═════ Te lezen fragment

4.2 Ter zake de vraag of een afgewezen vordering van de benadeelde partij opnieuw kan worden voorgebracht voor de burgerlijk rechter valt in de parlementaire geschiedenis te lezen: “Het wetsvoorstel opent niet de mogelijkheid dat de benadeelde partij wier vordering door de strafrechter is ontzegd, haar vordering opnieuw voorlegt aan de burgerlijk rechter. Een dergelijke herkansing voor de benadeelde partij zou niet passen in het systeem van ons rechtsstelsel” (Kamerstukken 1989 – 1990, 21 345, nr. 3, p. 13). De wetgever heeft aldus voor de benadeelde partij wier vordering is afgewezen de toegang tot de civiele rechter afgesloten.
4.3 Subrogatie van een verzekeraar in de rechten van een verzekerde vindt plaats voor zover deze de schade aan de verzekerde heeft vergoed. Uit productie 2 bij de dagvaarding blijkt dat de schade aan de ruiten eerst bij een schrijven van 6 juli 2005 door de glaszetter aan Nationale Nederlanden werd gemeld. Hieruit trekt de rechtbank de gevolgtrekking dat Nationale Nederlanden pas na het strafproces op 27 mei 2005 is overgegaan tot vergoeding van de schade van [benadeelde partij]. Nu door het afwijzen van de vordering van de benadeelde partij [benadeelde partij] in het strafproces diens vorderingsrecht is komen te vervallen en zij deze derhalve niet meer kan voorleggen aan de burgerlijk rechter, kan Nationale Nederlanden niet gesubrogeerd zijn. Gelet op het bovenstaande dient Nationale Nederlanden niet ontvankelijk te worden verklaard in haar vordering. De overige gevoerde verweren behoeven geen verdere beoordeling meer.
4.4 De rechtbank acht Nationale Nederlanden tevens niet ontvankelijk in haar vordering jegens [Gedaagde sub 2]. Aangezien de vordering van de benadeelde partij [benadeelde partij] in het strafproces is afgewezen, is het vorderingsrecht van [benadeelde partij] komen te vervallen. Derhalve kan Nationale Nederlanden niet gesubrogeerd zijn in de rechten van [benadeelde partij].
4.5 Nu Nationale Nederlanden in het ongelijk is gesteld, dient zij de proceskosten te dragen van gedaagden, waarbij de nakosten, gelet op artikel 237 lid 4 van het Wetboek van Rechtsvordering, niet begroot zullen worden. De kosten van dit geding gerezen aan de zijde van de niet verschenen gedaagde [Gedaagde sub 2] worden evenwel begroot op nihil.
5. De beslissing
De rechtbank:
verklaart Nationale Nederlanden niet ontvankelijk in haar vordering;
veroordeelt Nationale Nederlanden in de proceskosten aan de zijde van [Gedaagde sub 1] gevallen en tot op heden begroot op
€ 300,00 aan vast recht en € 768,00 aan salaris procureur, op de voet van het bepaalde in artikel 243 van het Wetboek van Burgerlijke Rechtsvordering te voldoen aan de griffier van deze rechtbank;
veroordeelt Nationale Nederlanden in de proceskosten aan de zijde van [Gedaagde sub 2] gevallen en tot op heden begroot op nihil.
Dit vonnis is gewezen door mr. J.R. Sijmonsma, rechter, en in het openbaar uitgesproken in tegenwoordigheid van de griffier.

══════════
═════ Aangeleverde gegevens

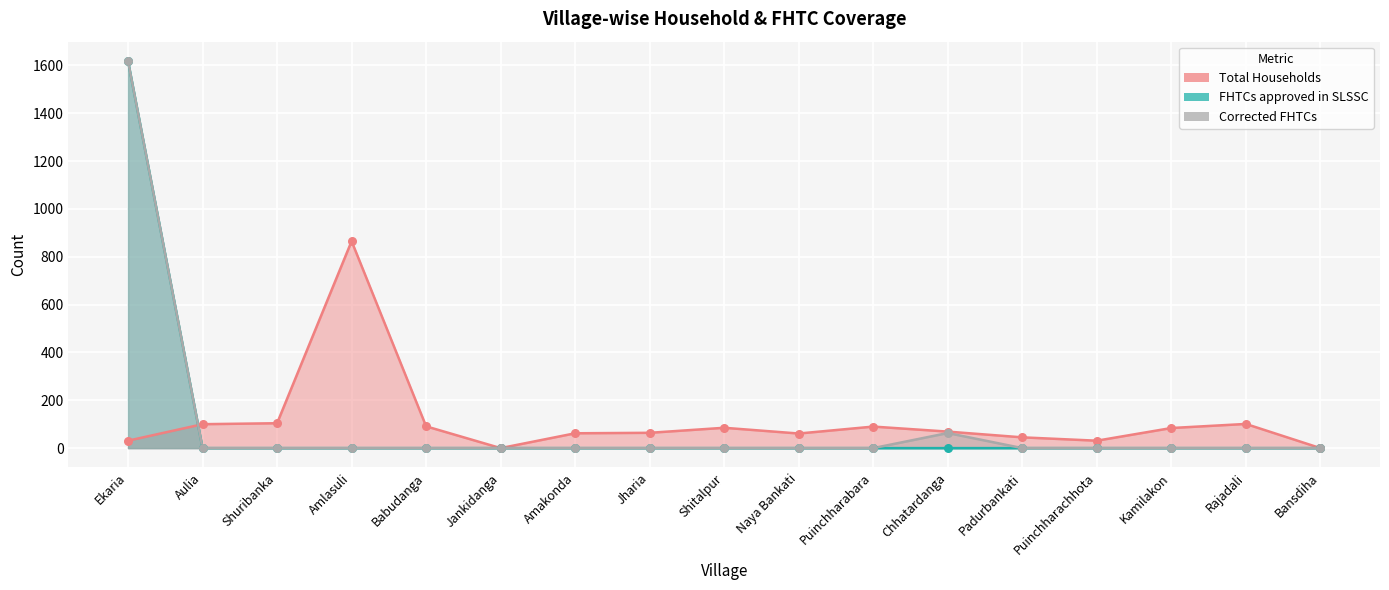

What are all the series names shown in the legend?

Total Households, FHTCs approved in SLSSC, Corrected FHTCs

══════════

- [Opdrachten]
• A. Op welke datum meldde de glaszetter volgens het vonnis de schade aan de ruiten aan Nationale Nederlanden?
• B. Geef uit het vonnis woord voor woord het stuk weer dat begint bij de woorden met "4.4 De rechtbank" en eindigt met "rechten van [benadeelde partij].".

- [Antwoorden per nummer]
• A. Bij een schrijven van 6 juli 2005.

• B.
4.4 De rechtbank acht Nationale Nederlanden tevens niet ontvankelijk in haar vordering jegens [Gedaagde sub 2]. Aangezien de vordering van de benadeelde partij [benadeelde partij] in het strafproces is afgewezen, is het vorderingsrecht van [benadeelde partij] komen te vervallen. Derhalve kan Nationale Nederlanden niet gesubrogeerd zijn in de rechten van [benadeelde partij].